When I first began to understand that Hurricane Ida was going to be bad, I was afraid. But to some extent I had been lulled into complacency by the fact that New Orleans has largely been spared from major hurricane damage for several years. On the other hand, the 2020 season was devastating for the western part of the state, which has still not fully recovered from those shocks.

Mentally, I was still unprepared as Ida made landfall as a category 4 storm near marshy Port Fourchon — the concept of “land” here is tenuous, and partly explains why the storm was able to maintain its strength. 

I thought that by going 80 miles north of New Orleans I would be safe. After all, the biggest concern for us is always water. Parts of New Orleans are 8 feet below sea level, and the city now floods during regular rainstorms. I wanted to get out, and thought I would be safe as long as I was away from typical flood zones.

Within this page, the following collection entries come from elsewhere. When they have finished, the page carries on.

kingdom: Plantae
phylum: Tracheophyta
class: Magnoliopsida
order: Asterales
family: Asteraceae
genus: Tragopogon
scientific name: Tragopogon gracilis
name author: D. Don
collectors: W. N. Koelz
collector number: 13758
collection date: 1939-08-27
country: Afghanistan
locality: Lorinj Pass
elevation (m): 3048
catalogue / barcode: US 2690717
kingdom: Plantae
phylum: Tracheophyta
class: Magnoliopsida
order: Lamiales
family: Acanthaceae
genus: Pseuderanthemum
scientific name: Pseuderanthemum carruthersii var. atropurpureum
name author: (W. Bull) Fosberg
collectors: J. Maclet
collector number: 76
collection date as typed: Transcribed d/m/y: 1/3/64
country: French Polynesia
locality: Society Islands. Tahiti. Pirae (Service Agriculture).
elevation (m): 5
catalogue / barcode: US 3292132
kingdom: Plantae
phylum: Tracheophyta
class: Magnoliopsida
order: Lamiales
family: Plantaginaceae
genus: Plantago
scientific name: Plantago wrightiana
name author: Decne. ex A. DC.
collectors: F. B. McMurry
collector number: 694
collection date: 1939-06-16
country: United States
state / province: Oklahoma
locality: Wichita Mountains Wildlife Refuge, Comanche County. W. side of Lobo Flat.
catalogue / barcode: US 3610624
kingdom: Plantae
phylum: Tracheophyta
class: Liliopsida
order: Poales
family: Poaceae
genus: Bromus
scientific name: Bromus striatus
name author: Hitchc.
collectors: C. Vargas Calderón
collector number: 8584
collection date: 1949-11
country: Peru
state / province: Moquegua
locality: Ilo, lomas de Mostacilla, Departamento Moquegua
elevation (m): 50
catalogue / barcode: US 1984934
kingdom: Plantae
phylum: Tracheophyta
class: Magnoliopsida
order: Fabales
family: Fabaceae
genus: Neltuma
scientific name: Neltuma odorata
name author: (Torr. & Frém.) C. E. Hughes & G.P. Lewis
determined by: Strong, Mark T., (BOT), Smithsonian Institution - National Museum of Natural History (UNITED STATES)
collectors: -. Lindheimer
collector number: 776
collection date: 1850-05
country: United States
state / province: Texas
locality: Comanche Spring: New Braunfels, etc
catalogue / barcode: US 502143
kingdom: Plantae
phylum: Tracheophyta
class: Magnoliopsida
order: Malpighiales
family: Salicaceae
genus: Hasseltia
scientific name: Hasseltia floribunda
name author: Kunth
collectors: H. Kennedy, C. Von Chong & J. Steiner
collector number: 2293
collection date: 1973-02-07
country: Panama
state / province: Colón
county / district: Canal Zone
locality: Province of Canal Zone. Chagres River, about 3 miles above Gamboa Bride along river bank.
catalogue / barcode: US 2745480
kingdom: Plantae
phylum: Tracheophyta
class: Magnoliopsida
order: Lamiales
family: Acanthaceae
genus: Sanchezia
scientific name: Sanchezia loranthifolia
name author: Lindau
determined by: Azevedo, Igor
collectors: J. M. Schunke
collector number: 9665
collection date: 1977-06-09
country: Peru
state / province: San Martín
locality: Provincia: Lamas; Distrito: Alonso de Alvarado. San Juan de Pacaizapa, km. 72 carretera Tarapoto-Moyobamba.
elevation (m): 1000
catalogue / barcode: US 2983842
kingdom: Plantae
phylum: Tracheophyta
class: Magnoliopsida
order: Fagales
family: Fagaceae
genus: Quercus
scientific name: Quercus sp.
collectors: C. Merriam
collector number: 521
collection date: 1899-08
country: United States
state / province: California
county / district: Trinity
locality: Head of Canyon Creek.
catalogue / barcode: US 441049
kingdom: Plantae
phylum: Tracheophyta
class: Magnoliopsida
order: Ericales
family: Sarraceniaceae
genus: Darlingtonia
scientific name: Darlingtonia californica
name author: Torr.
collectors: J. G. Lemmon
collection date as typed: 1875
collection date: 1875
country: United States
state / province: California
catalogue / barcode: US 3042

My assumptions were too optimistic. Based on the Saffir-Simpson hurricane wind scale, Ida was a Category 5 when it made landfall, with winds right at 157 mph. Unsurprisingly, when it barrelled through northern Tangipahoa Parish, where I was staying with family, the destruction was immense.

The problem here is the trees. Within one acre (43,560 square feet) of where I am writing, I have counted 10 fallen trees. Visually, the rest of the town looks similar. Trees have blocked roads and fallen onto houses. They have ripped down power lines, or else the electrical poles themselves have uprooted — sometimes twisted into splintered segments.

As in New Orleans and other parts of the state, people here are without power. Gasoline and groceries are in short supply.

This has been hard on my family, as one family member fell and broke his hip during the storm, and many of us had to be outside during the worst of it in order to help him. First responders were unable to come until the next day.

Takeaway messages

  1. Climate change means that nowhere is completely safe. My plan of travelling 80 miles north was laughable, considering that at least 25 people were killed by the storm in distant New Jersey as of Sept. 4. Eighteen have died in New York. We cannot behave as if hurricanes are just a Southern problem, or even a coastal problem. This storm crossed a long stretch of the country, far inland.
  1. Capitalist society — especially in this period of profound crisis and long-term decline — is completely unable to deal with stress of this, or really any, magnitude. On paper, this is the richest country in the world, but that wealth is hoarded by a few, while virtually all social and material infrastructure is deteriorating. Because of socialist planning, tiny Cuba is able to deal with storms far better than the U.S.

The whole of Cuban society is mobilized to deal with hurricanes, and the aftermath is about recovery, not greed. Regular preparedness drills are conducted everywhere. The focus is on risk-reduction with an integrated response from local fire departments, health, transportation and other public services. 

Before storms occur, Cuban government officials, police and military personnel help people move their belongings to safer locations. The government also guarantees replacement of all lost property. Most impressively, they have a 100-year plan to move towns further inland in response to climate change.

Meanwhile, here, horror story after horror story is emerging in the aftermath of Ida. In New Orleans, the government — city, state and federal — did not provide transportation that would have allowed working-class residents without vehicles to evacuate. This is despite the fact that the city issued mandatory evacuation orders for areas outside the levees, and strongly advised other residents to evacuate. Some 35% of Black households do not own an auto, and about 20% of white households don’t own autos.

In Independence, La., over 800 nursing home residents from facilities owned by Baton Rouge businessman Bob J. Dean Jr. were thrown into a warehouse. These people were left in their own filth. At least four of them have died. This is all too similar to Hurricane Katrina.  

The working class has no stake in this rotten society. Overthrowing capitalist rule is truly a matter of life and death.